I had to make a tough decision relating to the first chapter of one of my WIPs. The story is written from a third-person limited perspective, and for a long time, the first chapter looked over the shoulder of my story's villain. I loved this because it gave the opening of the story an ominous feel. The exposition didn't feel forced because it's reasonable for the villain to discuss and work on his master plan, especially since he's "winning" at this point in the story. Comparatively, the hero of the story isn't such a reliable source for exposition as there isn't as strong a motive for her to give it; she's not even aware of the villain's plans. And finally, in this particular story, my MC is a bit beaten down at the beginning.

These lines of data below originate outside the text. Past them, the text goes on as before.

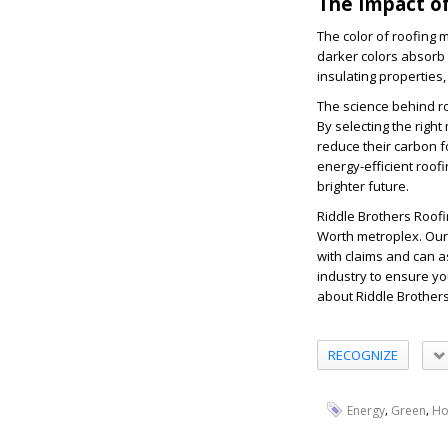
The Impact of
The color of roofing m
darker colors absorb 
insulating properties
The science behind ro
By selecting the rig
reduce their carbon f
energy-efficient roofi
brighter future.
Riddle Brothers Roofi
Worth metroplex. Our
with claims and can a
industry to ensure you
about Riddle Brothers 
RECOGNIZE
,
,
Energy
Green
H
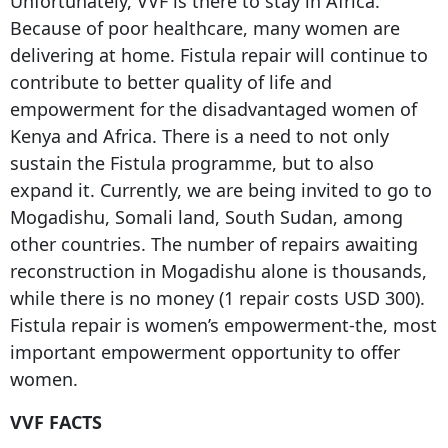
Unfortunately, VVF is there to stay in Africa.
Because of poor healthcare, many women are
delivering at home. Fistula repair will continue to
contribute to better quality of life and
empowerment for the disadvantaged women of
Kenya and Africa. There is a need to not only
sustain the Fistula programme, but to also
expand it. Currently, we are being invited to go to
Mogadishu, Somali land, South Sudan, among
other countries. The number of repairs awaiting
reconstruction in Mogadishu alone is thousands,
while there is no money (1 repair costs USD 300).
Fistula repair is women’s empowerment-the, most
important empowerment opportunity to offer
women.
VVF FACTS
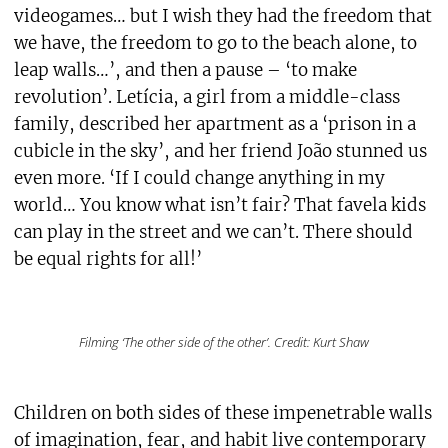
videogames… but I wish they had the freedom that
we have, the freedom to go to the beach alone, to
leap walls…’, and then a pause – ‘to make
revolution’. Letícia, a girl from a middle-class
family, described her apartment as a ‘prison in a
cubicle in the sky’, and her friend João stunned us
even more. ‘If I could change anything in my
world… You know what isn’t fair? That favela kids
can play in the street and we can’t. There should
be equal rights for all!’
Filming ‘The other side of the other’. Credit: Kurt Shaw
Children on both sides of these impenetrable walls
of imagination, fear, and habit live contemporary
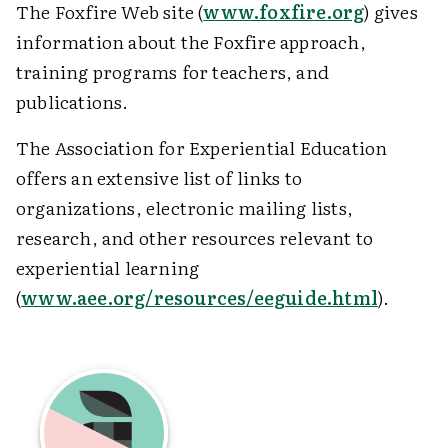
The Foxfire Web site (
www.foxfire.org
) gives
information about the Foxfire approach,
training programs for teachers, and
publications.
The Association for Experiential Education
offers an extensive list of links to
organizations, electronic mailing lists,
research, and other resources relevant to
experiential learning
(
www.aee.org/resources/eeguide.html
).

She's isolated and a bit brainwashed. Because she has so little agency at this point in the story, it made sense for the villain to be the one to introduce her, rather than have her introduce herself.

Here's the problem with my method: Anybody - be it a reader or agent - who picks up the book is going to judge it within the first few pages. I don't expect them to feel invested in my villain and keep reading for his slimy sake, plus the story isn't about him anyway. But a wisp of a young woman suffering from Stockholm Syndrome probably isn't going to hook many readers either.

I discussed this problem with one of my fellow Big Sur attendees and she pointed me toward a video in which agent Lara Perkins discusses how to write a gripping first chapter. She reinforced a lot of things I already knew, like the narrator should be assertive and confident, but she also had some suggestions that hadn't occurred to me, like using a puzzle or a mystery in the first chapter. By raising questions in the reader's mind, you're compelling them to read onward and get answers to their questions. As an avid reader myself, I love this method. It's like creating a contract with the reader.

After watching the video, the solution to my problem was clear. I didn't want to start the book with a browbeaten protagonist; however, she hadn't always been browbeaten. Before she met the villain she was vivacious and lovely, the kind of person a reader wants to root for. So that's going to be my first chapter - how did the villain and the MC meet, and how did the MC get to the point where she is now? This seems logical anyway because I want the reader to know that the MC's behavior is not a reflection of her natural state. She wasn't always like that, and she's capable of becoming herself - becoming better than her original self - again.